Dataset items:
----------

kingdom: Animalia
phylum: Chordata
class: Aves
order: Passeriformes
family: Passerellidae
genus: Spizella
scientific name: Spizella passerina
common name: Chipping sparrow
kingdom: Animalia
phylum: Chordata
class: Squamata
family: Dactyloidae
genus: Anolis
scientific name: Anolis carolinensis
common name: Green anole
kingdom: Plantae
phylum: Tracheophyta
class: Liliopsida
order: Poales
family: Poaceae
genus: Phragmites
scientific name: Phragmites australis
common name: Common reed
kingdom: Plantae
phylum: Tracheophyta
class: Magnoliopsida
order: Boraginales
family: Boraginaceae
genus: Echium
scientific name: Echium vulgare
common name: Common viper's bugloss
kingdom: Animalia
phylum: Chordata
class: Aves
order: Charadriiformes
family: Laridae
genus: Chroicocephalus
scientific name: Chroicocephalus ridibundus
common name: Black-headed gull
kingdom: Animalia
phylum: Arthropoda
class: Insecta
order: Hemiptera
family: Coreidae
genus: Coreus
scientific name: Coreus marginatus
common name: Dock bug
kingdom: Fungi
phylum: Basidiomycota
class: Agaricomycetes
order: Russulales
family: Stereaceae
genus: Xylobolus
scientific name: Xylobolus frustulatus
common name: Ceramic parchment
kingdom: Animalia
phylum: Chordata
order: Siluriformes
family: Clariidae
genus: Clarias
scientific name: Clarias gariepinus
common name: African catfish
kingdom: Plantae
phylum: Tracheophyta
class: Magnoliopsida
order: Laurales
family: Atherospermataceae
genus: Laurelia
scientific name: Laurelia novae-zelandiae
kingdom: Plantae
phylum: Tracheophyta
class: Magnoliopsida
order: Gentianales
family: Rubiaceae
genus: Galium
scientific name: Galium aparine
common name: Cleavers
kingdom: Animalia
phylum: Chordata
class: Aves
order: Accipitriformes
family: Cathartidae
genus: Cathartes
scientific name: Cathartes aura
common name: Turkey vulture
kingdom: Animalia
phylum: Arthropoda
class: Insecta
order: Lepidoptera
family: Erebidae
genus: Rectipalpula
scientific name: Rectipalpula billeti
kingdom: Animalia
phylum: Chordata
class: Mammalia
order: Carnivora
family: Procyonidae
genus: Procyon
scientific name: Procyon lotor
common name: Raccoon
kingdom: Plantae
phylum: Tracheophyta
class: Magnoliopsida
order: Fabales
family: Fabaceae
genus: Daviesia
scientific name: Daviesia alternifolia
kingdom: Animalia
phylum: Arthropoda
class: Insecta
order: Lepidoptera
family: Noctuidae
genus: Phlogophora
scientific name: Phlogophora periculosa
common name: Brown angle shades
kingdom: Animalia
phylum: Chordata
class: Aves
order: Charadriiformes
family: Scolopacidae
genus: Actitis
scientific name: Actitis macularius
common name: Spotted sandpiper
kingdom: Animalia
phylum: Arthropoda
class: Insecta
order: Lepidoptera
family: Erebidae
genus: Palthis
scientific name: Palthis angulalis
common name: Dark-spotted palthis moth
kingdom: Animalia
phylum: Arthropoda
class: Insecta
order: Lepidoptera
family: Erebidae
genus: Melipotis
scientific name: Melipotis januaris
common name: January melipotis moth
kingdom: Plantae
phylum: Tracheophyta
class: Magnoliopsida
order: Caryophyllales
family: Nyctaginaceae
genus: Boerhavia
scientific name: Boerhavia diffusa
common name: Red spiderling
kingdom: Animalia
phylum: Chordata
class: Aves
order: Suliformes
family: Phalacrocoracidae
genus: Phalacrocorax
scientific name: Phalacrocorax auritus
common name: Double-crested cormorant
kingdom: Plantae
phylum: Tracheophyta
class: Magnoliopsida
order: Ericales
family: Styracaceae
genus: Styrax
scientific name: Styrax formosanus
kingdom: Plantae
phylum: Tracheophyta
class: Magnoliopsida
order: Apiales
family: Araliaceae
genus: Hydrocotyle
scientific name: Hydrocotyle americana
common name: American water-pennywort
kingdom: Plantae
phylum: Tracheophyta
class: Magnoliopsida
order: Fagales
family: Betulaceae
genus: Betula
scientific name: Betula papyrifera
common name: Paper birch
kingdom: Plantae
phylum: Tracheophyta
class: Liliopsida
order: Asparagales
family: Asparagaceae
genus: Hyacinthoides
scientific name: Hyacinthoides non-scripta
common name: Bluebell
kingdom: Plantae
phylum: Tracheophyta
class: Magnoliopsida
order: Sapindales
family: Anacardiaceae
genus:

----------

Arrange all the lines from the items above as a numbered list, leaving out any blank lines.

COMPLETE ANSWER:
1. kingdom: Animalia
2. phylum: Chordata
3. class: Aves
4. order: Passeriformes
5. family: Passerellidae
6. genus: Spizella
7. scientific name: Spizella passerina
8. common name: Chipping sparrow
9. kingdom: Animalia
10. phylum: Chordata
11. class: Squamata
12. family: Dactyloidae
13. genus: Anolis
14. scientific name: Anolis carolinensis
15. common name: Green anole
16. kingdom: Plantae
17. phylum: Tracheophyta
18. class: Liliopsida
19. order: Poales
20. family: Poaceae
21. genus: Phragmites
22. scientific name: Phragmites australis
23. common name: Common reed
24. kingdom: Plantae
25. phylum: Tracheophyta
26. class: Magnoliopsida
27. order: Boraginales
28. family: Boraginaceae
29. genus: Echium
30. scientific name: Echium vulgare
31. common name: Common viper's bugloss
32. kingdom: Animalia
33. phylum: Chordata
34. class: Aves
35. order: Charadriiformes
36. family: Laridae
37. genus: Chroicocephalus
38. scientific name: Chroicocephalus ridibundus
39. common name: Black-headed gull
40. kingdom: Animalia
41. phylum: Arthropoda
42. class: Insecta
43. order: Hemiptera
44. family: Coreidae
45. genus: Coreus
46. scientific name: Coreus marginatus
47. common name: Dock bug
48. kingdom: Fungi
49. phylum: Basidiomycota
50. class: Agaricomycetes
51. order: Russulales
52. family: Stereaceae
53. genus: Xylobolus
54. scientific name: Xylobolus frustulatus
55. common name: Ceramic parchment
56. kingdom: Animalia
57. phylum: Chordata
58. order: Siluriformes
59. family: Clariidae
60. genus: Clarias
61. scientific name: Clarias gariepinus
62. common name: African catfish
63. kingdom: Plantae
64. phylum: Tracheophyta
65. class: Magnoliopsida
66. order: Laurales
67. family: Atherospermataceae
68. genus: Laurelia
69. scientific name: Laurelia novae-zelandiae
70. kingdom: Plantae
71. phylum: Tracheophyta
72. class: Magnoliopsida
73. order: Gentianales
74. family: Rubiaceae
75. genus: Galium
76. scientific name: Galium aparine
77. common name: Cleavers
78. kingdom: Animalia
79. phylum: Chordata
80. class: Aves
81. order: Accipitriformes
82. family: Cathartidae
83. genus: Cathartes
84. scientific name: Cathartes aura
85. common name: Turkey vulture
86. kingdom: Animalia
87. phylum: Arthropoda
88. class: Insecta
89. order: Lepidoptera
90. family: Erebidae
91. genus: Rectipalpula
92. scientific name: Rectipalpula billeti
93. kingdom: Animalia
94. phylum: Chordata
95. class: Mammalia
96. order: Carnivora
97. family: Procyonidae
98. genus: Procyon
99. scientific name: Procyon lotor
100. common name: Raccoon
101. kingdom: Plantae
102. phylum: Tracheophyta
103. class: Magnoliopsida
104. order: Fabales
105. family: Fabaceae
106. genus: Daviesia
107. scientific name: Daviesia alternifolia
108. kingdom: Animalia
109. phylum: Arthropoda
110. class: Insecta
111. order: Lepidoptera
112. family: Noctuidae
113. genus: Phlogophora
114. scientific name: Phlogophora periculosa
115. common name: Brown angle shades
116. kingdom: Animalia
117. phylum: Chordata
118. class: Aves
119. order: Charadriiformes
120. family: Scolopacidae
121. genus: Actitis
122. scientific name: Actitis macularius
123. common name: Spotted sandpiper
124. kingdom: Animalia
125. phylum: Arthropoda
126. class: Insecta
127. order: Lepidoptera
128. family: Erebidae
129. genus: Palthis
130. scientific name: Palthis angulalis
131. common name: Dark-spotted palthis moth
132. kingdom: Animalia
133. phylum: Arthropoda
134. class: Insecta
135. order: Lepidoptera
136. family: Erebidae
137. genus: Melipotis
138. scientific name: Melipotis januaris
139. common name: January melipotis moth
140. kingdom: Plantae
141. phylum: Tracheophyta
142. class: Magnoliopsida
143. order: Caryophyllales
144. family: Nyctaginaceae
145. genus: Boerhavia
146. scientific name: Boerhavia diffusa
147. common name: Red spiderling
148. kingdom: Animalia
149. phylum: Chordata
150. class: Aves
151. order: Suliformes
152. family: Phalacrocoracidae
153. genus: Phalacrocorax
154. scientific name: Phalacrocorax auritus
155. common name: Double-crested cormorant
156. kingdom: Plantae
157. phylum: Tracheophyta
158. class: Magnoliopsida
159. order: Ericales
160. family: Styracaceae
161. genus: Styrax
162. scientific name: Styrax formosanus
163. kingdom: Plantae
164. phylum: Tracheophyta
165. class: Magnoliopsida
166. order: Apiales
167. family: Araliaceae
168. genus: Hydrocotyle
169. scientific name: Hydrocotyle americana
170. common name: American water-pennywort
171. kingdom: Plantae
172. phylum: Tracheophyta
173. class: Magnoliopsida
174. order: Fagales
175. family: Betulaceae
176. genus: Betula
177. scientific name: Betula papyrifera
178. common name: Paper birch
179. kingdom: Plantae
180. phylum: Tracheophyta
181. class: Liliopsida
182. order: Asparagales
183. family: Asparagaceae
184. genus: Hyacinthoides
185. scientific name: Hyacinthoides non-scripta
186. common name: Bluebell
187. kingdom: Plantae
188. phylum: Tracheophyta
189. class: Magnoliopsida
190. order: Sapindales
191. family: Anacardiaceae
192. genus:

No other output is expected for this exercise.